MOFCOM spokesperson He Yadong at a press conference on December 28, 2023 Photo: Tao Mingyang/GT
China's Ministry of Commerce (MOFCOM) on Thursday rejected Western accusations that China adopts subsidies prohibited by WTO, saying that China does not have any prohibited subsidies in violation of WTO rules, and the country will continue to build an open market, based on free and fair competition.
The ministry said the Western concocting and hyping of China's so-called "overcapacity" issue is playing typical double standard, reflecting unilateralism and protectionism.
"Some countries accuse China of creating an unfair competitive advantage and market distortions through government subsidies, which is a complete distortion of the facts," said He Yadong, the spokesperson from MOFCOM.

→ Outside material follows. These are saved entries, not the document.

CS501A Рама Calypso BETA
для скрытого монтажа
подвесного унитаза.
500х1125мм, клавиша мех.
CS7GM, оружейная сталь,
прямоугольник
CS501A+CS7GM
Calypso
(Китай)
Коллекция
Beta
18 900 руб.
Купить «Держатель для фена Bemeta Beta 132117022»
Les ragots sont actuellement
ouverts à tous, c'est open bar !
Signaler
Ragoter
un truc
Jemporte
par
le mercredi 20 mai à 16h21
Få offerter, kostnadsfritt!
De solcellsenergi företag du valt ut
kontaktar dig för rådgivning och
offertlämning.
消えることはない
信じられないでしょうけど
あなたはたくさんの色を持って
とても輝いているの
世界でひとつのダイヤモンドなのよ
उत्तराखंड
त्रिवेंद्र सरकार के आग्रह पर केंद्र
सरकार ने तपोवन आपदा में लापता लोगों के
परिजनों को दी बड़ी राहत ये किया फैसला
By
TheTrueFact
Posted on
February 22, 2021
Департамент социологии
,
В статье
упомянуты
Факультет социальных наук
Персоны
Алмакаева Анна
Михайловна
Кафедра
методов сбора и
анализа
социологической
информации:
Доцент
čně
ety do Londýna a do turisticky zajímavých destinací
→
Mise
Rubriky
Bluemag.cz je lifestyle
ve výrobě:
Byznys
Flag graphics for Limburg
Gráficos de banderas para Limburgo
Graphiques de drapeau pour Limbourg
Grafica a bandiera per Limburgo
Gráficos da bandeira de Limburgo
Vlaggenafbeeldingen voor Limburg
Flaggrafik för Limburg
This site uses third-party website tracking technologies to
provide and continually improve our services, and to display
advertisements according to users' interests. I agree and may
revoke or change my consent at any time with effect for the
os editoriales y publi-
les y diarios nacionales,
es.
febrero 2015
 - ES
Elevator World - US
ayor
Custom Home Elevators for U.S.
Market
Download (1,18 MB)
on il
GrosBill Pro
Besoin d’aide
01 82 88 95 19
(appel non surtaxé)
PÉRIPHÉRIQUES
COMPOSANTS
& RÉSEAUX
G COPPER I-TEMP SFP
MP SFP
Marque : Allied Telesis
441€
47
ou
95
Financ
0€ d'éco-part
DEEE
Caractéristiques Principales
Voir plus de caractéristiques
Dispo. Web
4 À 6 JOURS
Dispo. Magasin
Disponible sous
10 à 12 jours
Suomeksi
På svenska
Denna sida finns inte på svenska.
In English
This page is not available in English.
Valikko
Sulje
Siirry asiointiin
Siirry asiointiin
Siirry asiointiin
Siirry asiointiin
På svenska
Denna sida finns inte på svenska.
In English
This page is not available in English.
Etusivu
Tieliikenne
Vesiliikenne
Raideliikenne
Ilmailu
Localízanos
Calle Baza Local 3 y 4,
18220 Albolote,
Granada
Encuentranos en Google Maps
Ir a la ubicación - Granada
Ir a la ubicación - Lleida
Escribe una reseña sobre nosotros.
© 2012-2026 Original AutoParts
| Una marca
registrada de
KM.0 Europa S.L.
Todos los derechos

He said that China's subsidy policies comply with the WTO rules, and the competitiveness of Chinese products results from free market competition, not from government subsidies. "The leading companies in the new energy, platform economy, and consumer electronics sectors are mostly private, with foreign-funded enterprises accounting for 30 percent of China's 2023 imports and exports," He Yadong said.
"Some countries abuse unfair trade measures like imposing illegal tariffs, resorting to discriminatory subsidies, and unilateral sanctions while accusing China," the spokesperson said, stating that fair competition means excelling through one's efforts and cooperation, not through exclusion and violation of the rules.
He stressed that China opposes unilateralism and protectionism, advocating for a high-standard market openness, excellent business environment, and continuous technological and industrial progress for shared development.
Recently, the US announced a significant increase in tariffs on a range of Chinese products, including electric vehicles, solar panels, semiconductors, and advanced batteries.
And, the recently concluded G7 Finance Ministers and Central Bank Governors meeting also hyped the so-called "overcapacity" issue in China's new energy industry. Nicholas Lardy, a senior fellow at the Peterson Institute for International Economics, argued that the "overcapacity argument" serves as an excuse for protectionism, posing a potential danger to global trade, Xinhua News Agency reported.